I am declaring independence and growing as a person. I am taking on the responsibility of my life, being accountable for my own actions and choices.
Next week, I begin my part time job as a barista. Stepping down to IOP. My parents are finally starting to believe and trust in me. Moving into my own sublet in a week or two. Going to take an online class as well.
To enable change, it takes more than just a desire to, more than just will power. The reason why bad habits and addictions are so difficult to change is because of momentum. What is needed is a STRONG sense of determination along with tools, opposing forces, to deal with obstacles hindering recovery.
I must hold myself accountable, reach out for support, be transparent and honest with not only myself, but others as well… I must be open to change, I must be the change I wish to see. I must be firm with myself and be mindful of my emotions to distinguish them from how things are in their objective nature.

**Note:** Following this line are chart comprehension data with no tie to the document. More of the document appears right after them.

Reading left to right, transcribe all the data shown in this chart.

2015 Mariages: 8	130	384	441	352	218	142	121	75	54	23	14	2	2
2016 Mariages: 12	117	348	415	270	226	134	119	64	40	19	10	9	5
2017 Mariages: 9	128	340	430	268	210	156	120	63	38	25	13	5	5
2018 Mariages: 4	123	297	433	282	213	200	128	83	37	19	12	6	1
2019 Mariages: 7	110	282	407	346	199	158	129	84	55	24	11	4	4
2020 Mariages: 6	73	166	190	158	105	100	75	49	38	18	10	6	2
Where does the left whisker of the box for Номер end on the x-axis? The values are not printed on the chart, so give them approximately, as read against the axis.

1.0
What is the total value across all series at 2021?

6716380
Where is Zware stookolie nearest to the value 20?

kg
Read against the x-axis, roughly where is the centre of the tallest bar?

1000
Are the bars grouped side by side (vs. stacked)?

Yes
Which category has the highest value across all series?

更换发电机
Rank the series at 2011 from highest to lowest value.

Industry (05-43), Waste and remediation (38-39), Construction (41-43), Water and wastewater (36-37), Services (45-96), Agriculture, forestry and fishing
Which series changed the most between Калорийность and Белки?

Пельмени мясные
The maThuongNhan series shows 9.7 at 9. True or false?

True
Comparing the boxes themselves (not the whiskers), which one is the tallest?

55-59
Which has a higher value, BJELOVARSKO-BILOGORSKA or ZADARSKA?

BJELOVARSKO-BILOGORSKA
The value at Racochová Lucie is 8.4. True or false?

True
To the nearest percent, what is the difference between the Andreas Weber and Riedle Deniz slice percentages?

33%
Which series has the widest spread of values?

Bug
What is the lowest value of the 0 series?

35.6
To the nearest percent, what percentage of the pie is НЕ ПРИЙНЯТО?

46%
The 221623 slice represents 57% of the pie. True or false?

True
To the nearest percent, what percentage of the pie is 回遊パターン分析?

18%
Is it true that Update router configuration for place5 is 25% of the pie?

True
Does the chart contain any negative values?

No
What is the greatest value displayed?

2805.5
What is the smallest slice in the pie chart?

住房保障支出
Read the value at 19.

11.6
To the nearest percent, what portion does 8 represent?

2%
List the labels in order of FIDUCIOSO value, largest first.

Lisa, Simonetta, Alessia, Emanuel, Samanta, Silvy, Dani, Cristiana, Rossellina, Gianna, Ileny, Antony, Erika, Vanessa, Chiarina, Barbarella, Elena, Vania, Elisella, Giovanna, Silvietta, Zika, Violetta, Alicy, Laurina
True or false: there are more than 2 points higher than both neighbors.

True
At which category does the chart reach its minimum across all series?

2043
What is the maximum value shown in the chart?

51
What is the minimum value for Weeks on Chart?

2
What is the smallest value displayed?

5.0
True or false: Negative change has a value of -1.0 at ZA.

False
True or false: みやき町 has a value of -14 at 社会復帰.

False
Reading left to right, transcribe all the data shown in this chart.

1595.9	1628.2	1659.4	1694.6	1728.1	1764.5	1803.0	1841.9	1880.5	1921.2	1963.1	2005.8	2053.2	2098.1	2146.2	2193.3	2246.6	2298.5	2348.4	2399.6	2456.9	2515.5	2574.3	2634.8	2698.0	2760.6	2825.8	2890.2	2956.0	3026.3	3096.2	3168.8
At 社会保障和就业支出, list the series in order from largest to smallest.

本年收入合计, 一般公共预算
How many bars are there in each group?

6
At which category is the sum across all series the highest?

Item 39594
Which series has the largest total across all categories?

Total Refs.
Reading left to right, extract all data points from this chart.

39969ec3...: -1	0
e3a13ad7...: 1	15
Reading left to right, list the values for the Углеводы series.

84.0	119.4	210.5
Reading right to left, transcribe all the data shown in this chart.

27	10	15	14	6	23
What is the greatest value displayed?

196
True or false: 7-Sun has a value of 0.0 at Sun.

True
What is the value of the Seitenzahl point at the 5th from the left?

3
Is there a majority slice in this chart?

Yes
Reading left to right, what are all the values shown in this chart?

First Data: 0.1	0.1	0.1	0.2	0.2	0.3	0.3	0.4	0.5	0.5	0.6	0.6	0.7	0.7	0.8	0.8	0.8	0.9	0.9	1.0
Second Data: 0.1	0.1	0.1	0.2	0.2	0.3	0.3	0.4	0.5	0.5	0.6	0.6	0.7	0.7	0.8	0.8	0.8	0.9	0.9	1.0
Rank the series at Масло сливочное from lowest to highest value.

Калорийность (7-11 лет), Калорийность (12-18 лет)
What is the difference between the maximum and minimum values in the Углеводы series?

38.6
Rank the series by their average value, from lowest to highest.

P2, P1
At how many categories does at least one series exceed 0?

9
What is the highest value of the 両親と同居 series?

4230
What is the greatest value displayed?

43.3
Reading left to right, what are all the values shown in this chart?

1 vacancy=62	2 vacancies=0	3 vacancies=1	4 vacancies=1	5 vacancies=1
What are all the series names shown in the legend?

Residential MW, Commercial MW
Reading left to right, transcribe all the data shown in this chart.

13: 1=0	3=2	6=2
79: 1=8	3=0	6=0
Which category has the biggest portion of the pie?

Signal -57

I must be loving and forgiving to myself because love is the most effective enabler of positive growth and true change for the better. I must be compassionate with myself. And I will. I can. I am.
I seek to be content and satisfied with my own standards and disregard others’ expectations of me. I am me and I will do what’s best for myself.
I am happy. I am no longer a victim of depression. I have the power within me to thrive, to love, to cherish all that life has to offer.
Thus begins another chapter of my life. I’ve been ready for recovery for so long and it’s the first time I am able to not only taste it, but actually ‘have it and eat it too.’